To be fair, though, sport is seen by many as an outlet, a form of entertainment. And when people part with their hard-earned cash in tough economic times, they are likely to feel less entertained by seeing their team getting roundly routed on a regular basis.
And here lies the paradox: without greater support – sustained long-term – clubs cannot thrive and strive for more success, because cashflow is a challenge for them, too, in the big money world of professional football.
This leaves us with a difficult balance to strike after decades of haemorrhaging supporters to bigger clubs like Sheffield Wednesday and Leeds United.
Rovers have to retain existing supporters, while also becoming an attractive choice for more casual fans tempted to look elsewhere for their leisure spending.
For this to happen, Rovers have to continue to develop a grounding in local communities, as well as maintain a solid flow of dialogue with supporters so that they can understand one another’s challenges and needs. Recently the club has been doing a fine job of this.
Last summer, the Viking Supporters Cooperative proposed open fan panels to encourage such healthy dialogue, and then-communications manager for Rovers, Shaun Lockwood, chaired the first one, before passing the baton to the fans from various supporters groups to carry the panels themselves.
The club welcomed these opportunities to shape, influence, and contribute to the fan experience at the Keepmoat Stadium as part of an “In Rovers We Trust” initiative.
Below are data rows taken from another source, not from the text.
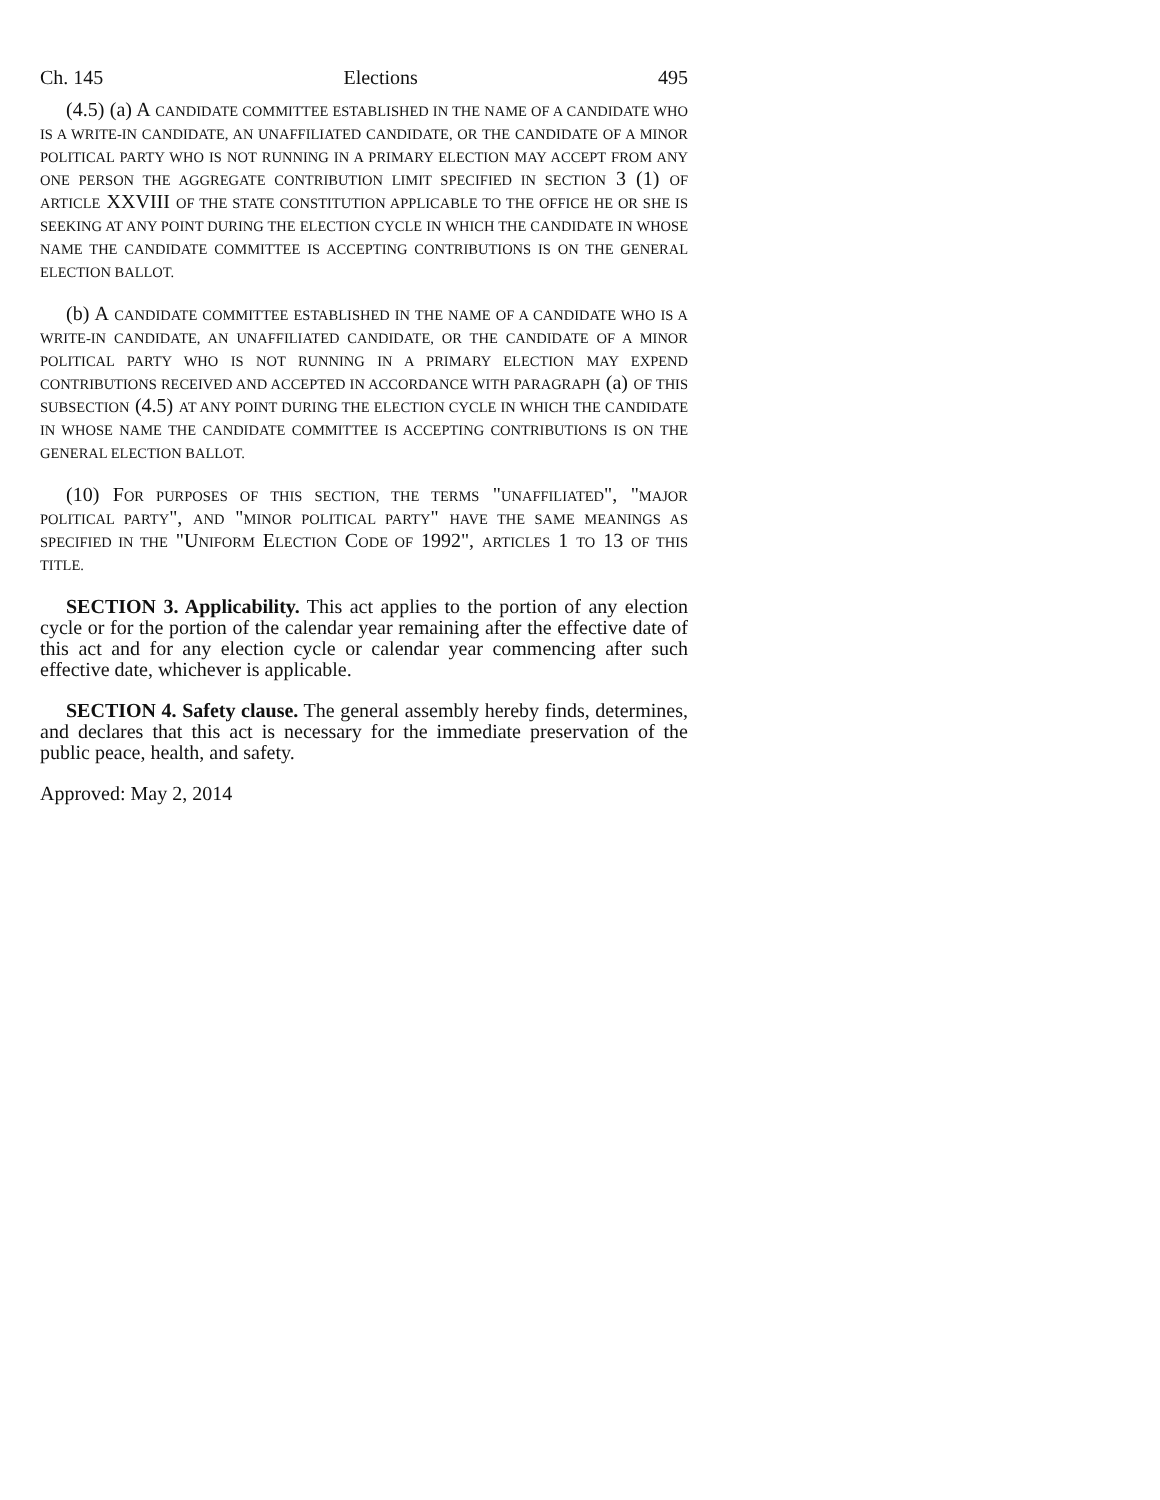Ch. 145 Elections 495
(4.5) (a) A CANDIDATE COMMITTEE ESTABLISHED IN THE NAME OF A CANDIDATE WHO IS A WRITE-IN CANDIDATE, AN UNAFFILIATED CANDIDATE, OR THE CANDIDATE OF A MINOR POLITICAL PARTY WHO IS NOT RUNNING IN A PRIMARY ELECTION MAY ACCEPT FROM ANY ONE PERSON THE AGGREGATE CONTRIBUTION LIMIT SPECIFIED IN SECTION 3 (1) OF ARTICLE XXVIII OF THE STATE CONSTITUTION APPLICABLE TO THE OFFICE HE OR SHE IS SEEKING AT ANY POINT DURING THE ELECTION CYCLE IN WHICH THE CANDIDATE IN WHOSE NAME THE CANDIDATE COMMITTEE IS ACCEPTING CONTRIBUTIONS IS ON THE GENERAL ELECTION BALLOT.
(b) A CANDIDATE COMMITTEE ESTABLISHED IN THE NAME OF A CANDIDATE WHO IS A WRITE-IN CANDIDATE, AN UNAFFILIATED CANDIDATE, OR THE CANDIDATE OF A MINOR POLITICAL PARTY WHO IS NOT RUNNING IN A PRIMARY ELECTION MAY EXPEND CONTRIBUTIONS RECEIVED AND ACCEPTED IN ACCORDANCE WITH PARAGRAPH (a) OF THIS SUBSECTION (4.5) AT ANY POINT DURING THE ELECTION CYCLE IN WHICH THE CANDIDATE IN WHOSE NAME THE CANDIDATE COMMITTEE IS ACCEPTING CONTRIBUTIONS IS ON THE GENERAL ELECTION BALLOT.
(10) FOR PURPOSES OF THIS SECTION, THE TERMS "UNAFFILIATED", "MAJOR POLITICAL PARTY", AND "MINOR POLITICAL PARTY" HAVE THE SAME MEANINGS AS SPECIFIED IN THE "UNIFORM ELECTION CODE OF 1992", ARTICLES 1 TO 13 OF THIS TITLE.
SECTION 3. Applicability. This act applies to the portion of any election cycle or for the portion of the calendar year remaining after the effective date of this act and for any election cycle or calendar year commencing after such effective date, whichever is applicable.
SECTION 4. Safety clause. The general assembly hereby finds, determines, and declares that this act is necessary for the immediate preservation of the public peace, health, and safety.
Approved: May 2, 2014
Lockwood’s successor, Ryan Murrant, instantly expressed his intention to develop the programme and get the stadium ‘buzzing’ through giving the supporters “ownership” of what their stadium’s stands and concourses look and feel like on match days. Part of this drive has been to encourage attendance in the South Stand and create an unreserved singing section, but the use of flares have often hindered such developments.
Nonetheless, the indiscretions of the few will become less insignificant the more that fans get actively involved in this dialogue with a club we’re fortunate enough welcome it.